Supplied data:
----------------------------------------
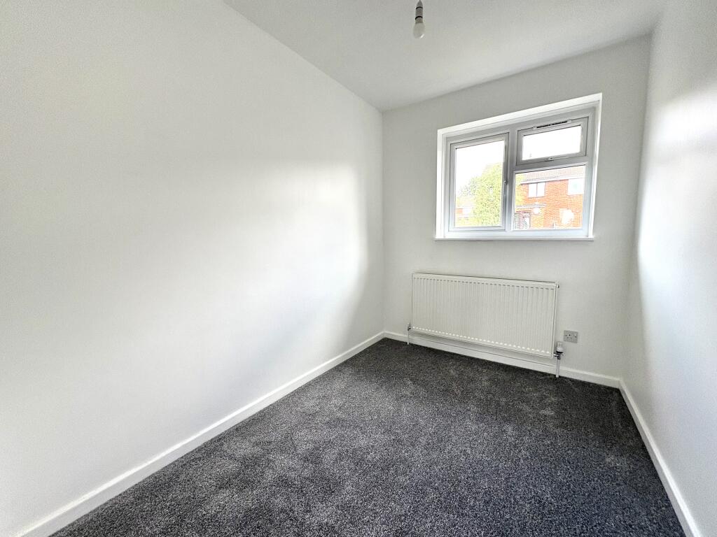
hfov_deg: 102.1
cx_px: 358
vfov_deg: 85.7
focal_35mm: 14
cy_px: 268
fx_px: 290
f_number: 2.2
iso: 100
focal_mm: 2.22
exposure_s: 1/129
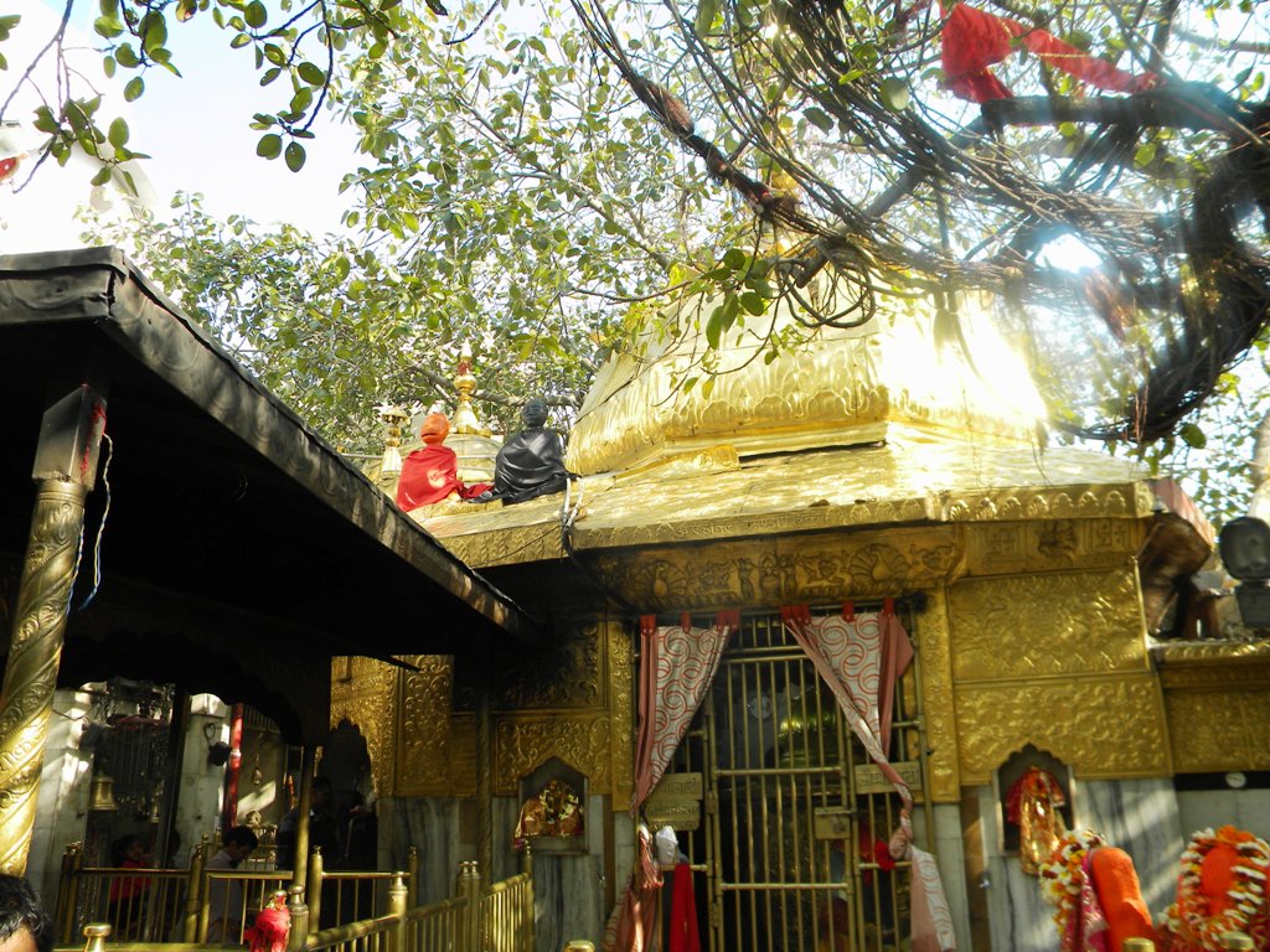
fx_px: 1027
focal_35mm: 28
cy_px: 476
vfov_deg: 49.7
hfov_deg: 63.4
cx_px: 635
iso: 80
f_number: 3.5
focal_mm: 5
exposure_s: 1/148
----------------------------------------
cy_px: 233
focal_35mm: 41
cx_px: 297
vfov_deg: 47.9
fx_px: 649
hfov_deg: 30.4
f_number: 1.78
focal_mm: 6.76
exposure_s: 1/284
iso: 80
----------------------------------------
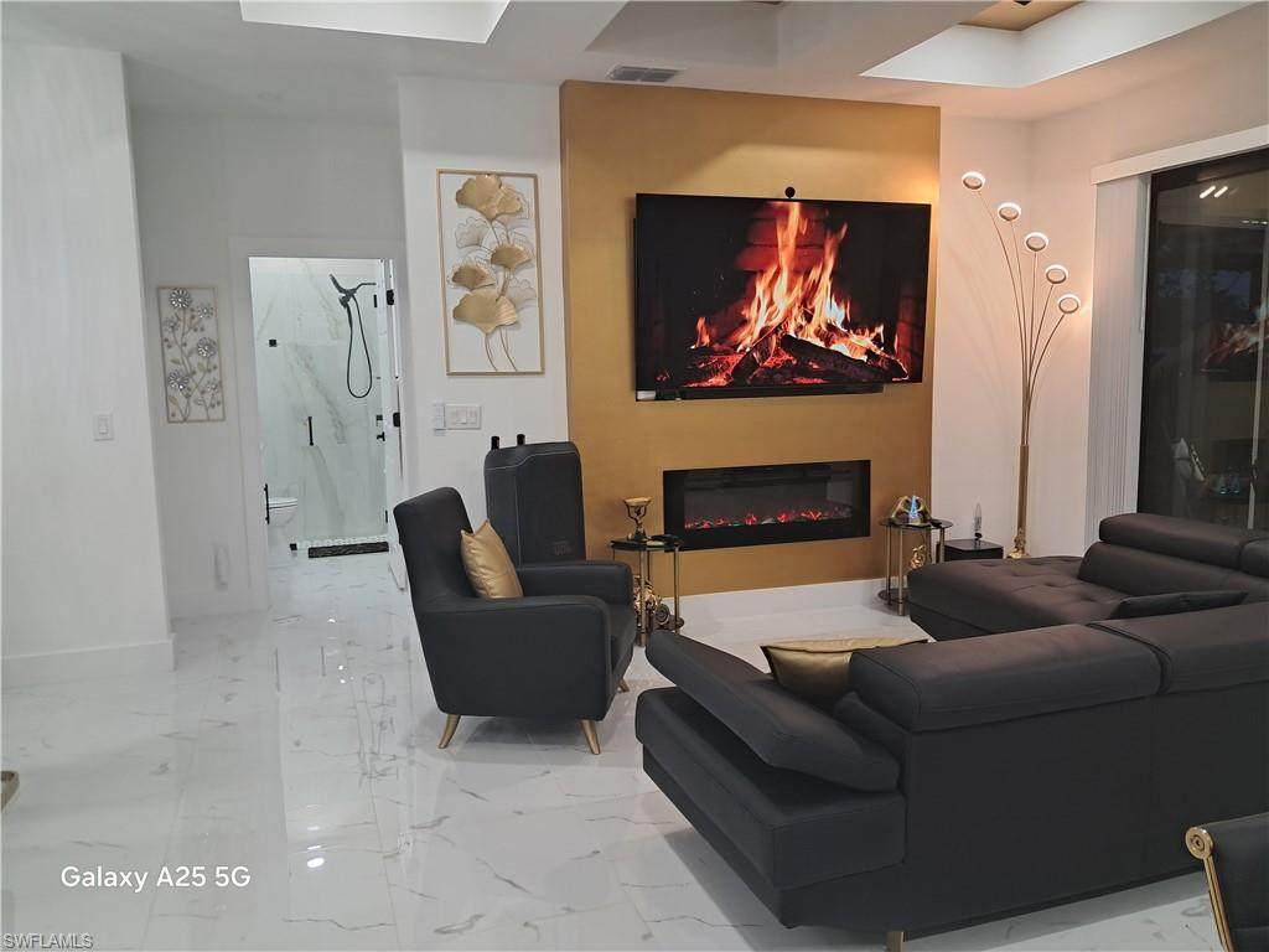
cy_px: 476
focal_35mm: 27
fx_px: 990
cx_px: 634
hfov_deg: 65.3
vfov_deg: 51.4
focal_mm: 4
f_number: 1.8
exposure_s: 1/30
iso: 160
----------------------------------------
Description of the task:
Return exactly the part of the listing above that opens with the line containing "focal_35mm: 14" and closes with the line containing "exposure_s: 1/148". Pictures stay out.

Output of the exercise:
focal_35mm: 14
cy_px: 268
fx_px: 290
f_number: 2.2
iso: 100
focal_mm: 2.22
exposure_s: 1/129
fx_px: 1027
focal_35mm: 28
cy_px: 476
vfov_deg: 49.7
hfov_deg: 63.4
cx_px: 635
iso: 80
f_number: 3.5
focal_mm: 5
exposure_s: 1/148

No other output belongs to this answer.